AI tools, like OpenAI's ChatGPT or image generator Midjourney, are classified as high-risk under this criteria. If the proposals are included when the AI Act becomes law, companies using these tools will need to be "highly transparent" in their operations and would have to disclose any copyrighted material used to develop their systems.

This move from an outright ban to a transparency requirement was a good one, according to Macquarie analyst Fred Havemeyer, adding that it was tactful rather than the outright ban some proposed.

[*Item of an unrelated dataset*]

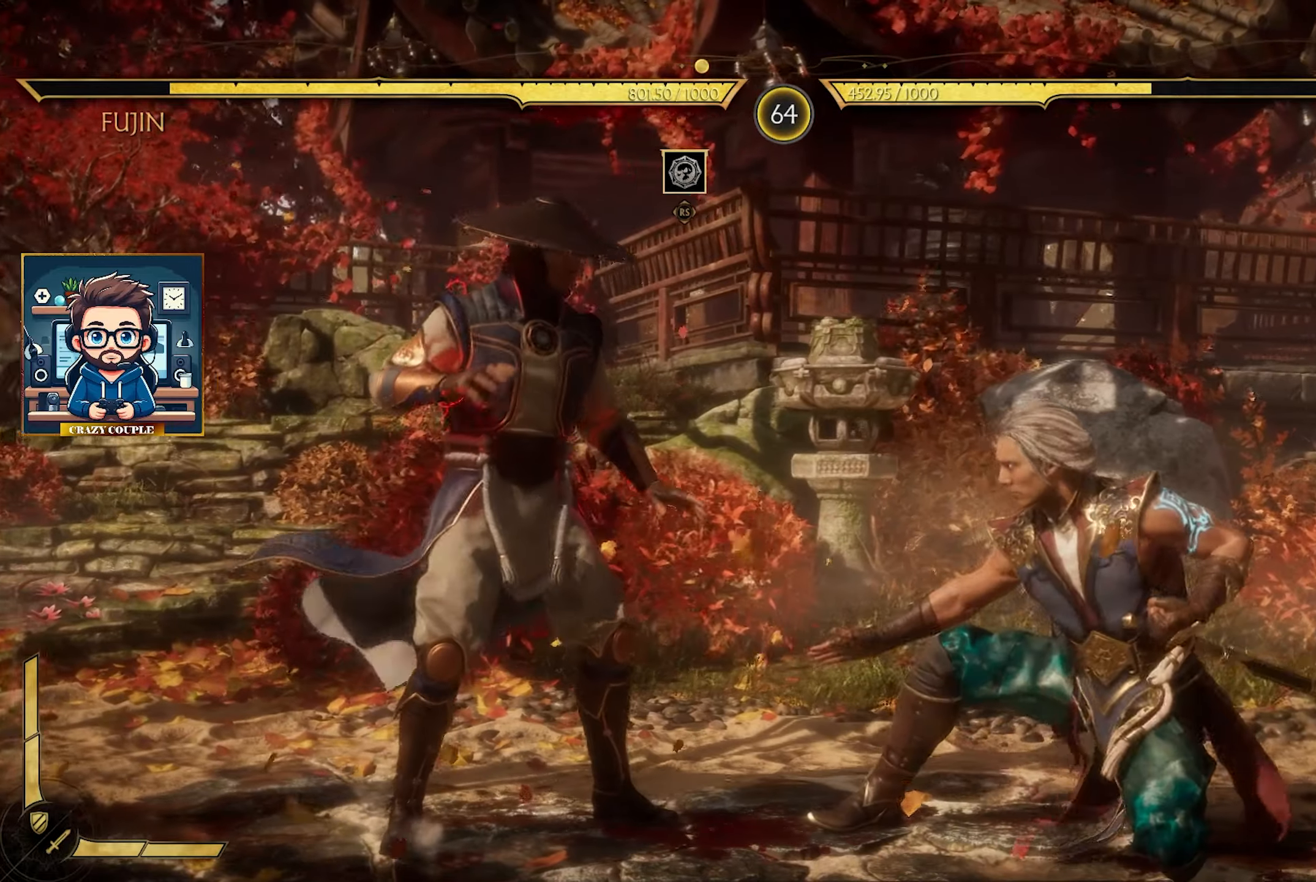
{"buttons": [], "left_stick": "left", "events": [[50, "SQUARE", "down"], [116, "SQUARE", "up"], [116, "left_stick", "left"], [250, "TRIANGLE", "down"], [316, "TRIANGLE", "up"], [450, "TRIANGLE", "down"], [483, "TRIANGLE", "up"]]}
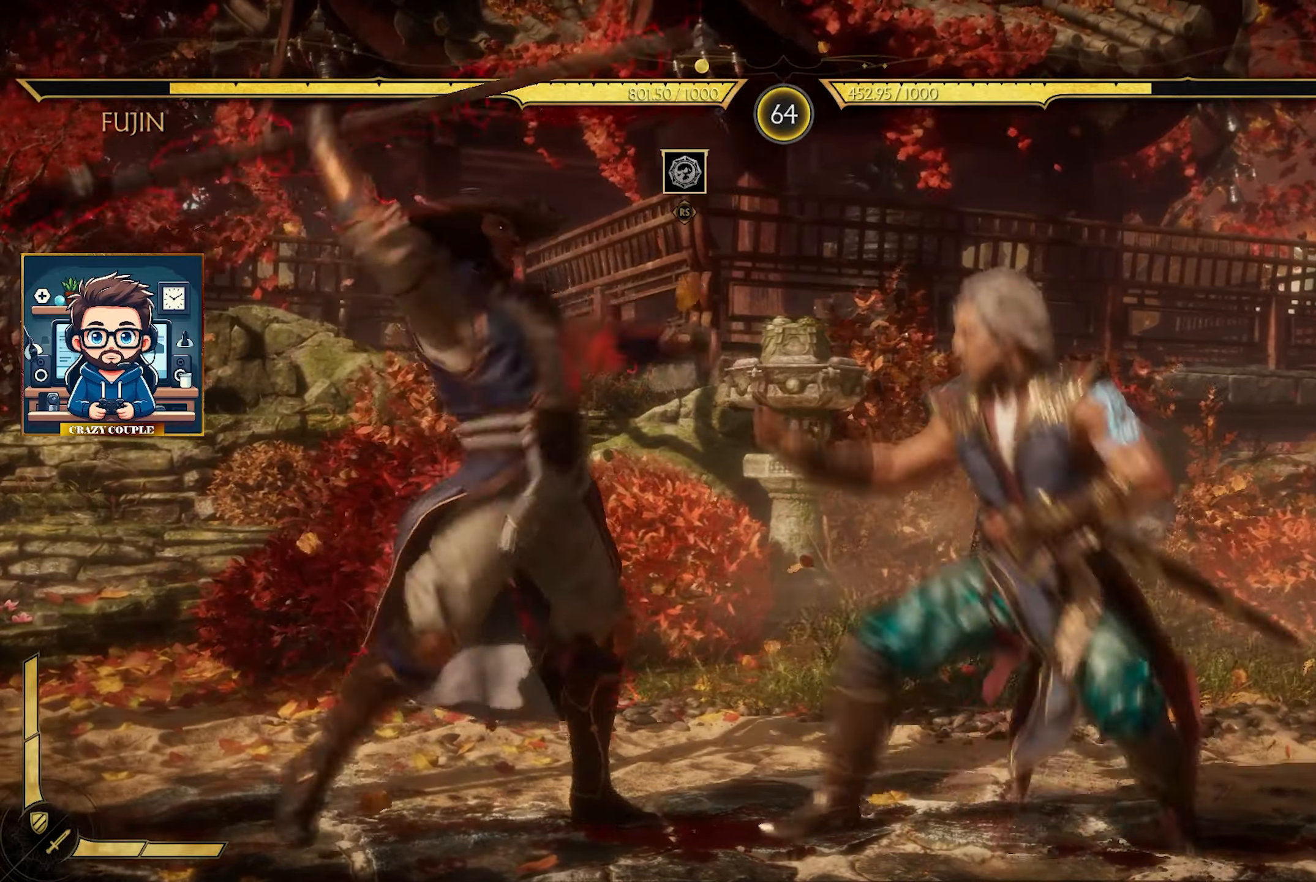
{"buttons": [], "left_stick": "down", "events": [[116, "TRIANGLE", "down"], [166, "TRIANGLE", "up"], [300, "TRIANGLE", "down"], [350, "TRIANGLE", "up"], [500, "left_stick", "down"]]}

The Ethics And Risks Of Generative AI Tools

Members of the European Parliament have the right to worry about generative AI tools. Many people, especially artists, have been hard on such tools due to the companies that own them using billions of internet images to train their AI, which includes the works of artists trying to earn money from their work without consent and compensation, per Polygon.

The artists that filed a lawsuit against the owners of AI art generators like Stability AI, Midjourney, Stable Diffusion, and DreamUp have also added that the companies benefit and profit from the use of copyrighted images and that the harm it brought to artists was no longer hypothetical. AI generators have already sold works online, taking away commissions from artists who create art with hard work.

Another dilemma that the AI Act wants to prevent is potential misinformation, partiality, and unintended plagiarism that could happen when using AI tools.